Song by Tommy Dorsey Orchestra featuring Frank Sinatra
- Genre: Pop standard
- Composer: Matt Dennis
- Lyricist: Tom Adair

= Everything Happens to Me (song) =

1940 pop standard by Adair and Dennis

"Everything Happens to Me" (1940) is a pop standard written by Tom Adair (lyrics) and Matt Dennis (music). It was first recorded by the Tommy Dorsey Orchestra featuring Frank Sinatra. Unusually, the song focused on Sinatra's vocal, with no trombone solo by Dorsey. Years later, Sinatra rerecorded the song with the Hollywood String Quartet; this version was featured on his 1957 album Close to You.

==Notable versions==
- Chet Baker – (Chet Baker Sings) It Could Happen to You (1958)
- June Christy – A Friendly Session, Vol. 1 (2000) with the Johnny Guarnieri Quintet, Cool Christy (2002)
- Rosemary Clooney
- Nat King Cole
- Clare Fischer – Alone Together (recorded 1975, released 1977 in Germany by MPS Records, and in the US by Discovery Records in 1980).
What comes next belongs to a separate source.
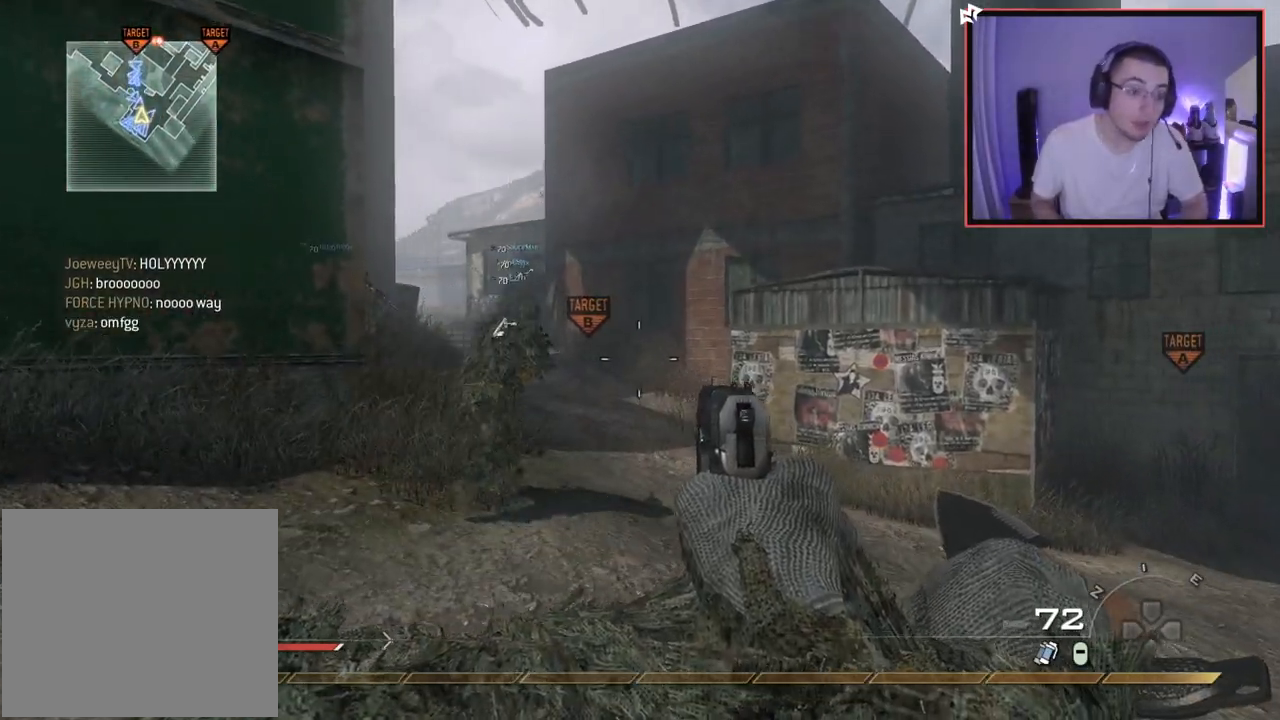
{"buttons": [], "left_stick": "center", "right_stick": "center", "events": [[100, "left_stick", "center"]]}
Speaking with the Los Angeles Times in 1986, the composer - himself a popular singer-pianist who counted Fischer as one of his major influences - called this solo piano rendition "fantastic".
- Ella Fitzgerald with the Frank De Vol orchestra – Hello, Love (1960)
- Stan Getz – At Storyville (1951)
- Billie Holiday recorded the song with Her Orchestra in New York City on February 14, 1955. Her orchestra consisted of Charlie Shavers on trumpet, Tony Scott on clarinet, Budd Johnson on tenor saxophone, Carl Drinkard on piano, Billy Bauer on guitar, Leonard Gaskin on bass, and Cozy Cole on drums.
- Gerry Mulligan – Presenting the Gerry Mulligan Sextet (1956)
- Julie London – Julie...At Home (1962). Al Viola on acoustic guitar
- Branford Marsalis – Bloomington (1991)
- Mina – Mina (1964), 12 (American Song Book) (2012)
- Thelonious Monk –Thelonious Alone in San Francisco (1959) + Solo Monk (1965)
- Charlie Parker – Charlie Parker with Strings (1949)
- Frank Sinatra – Close to You (1957)
- Pat Metheny recorded a solo guitar version for his 2024 album MoonDial.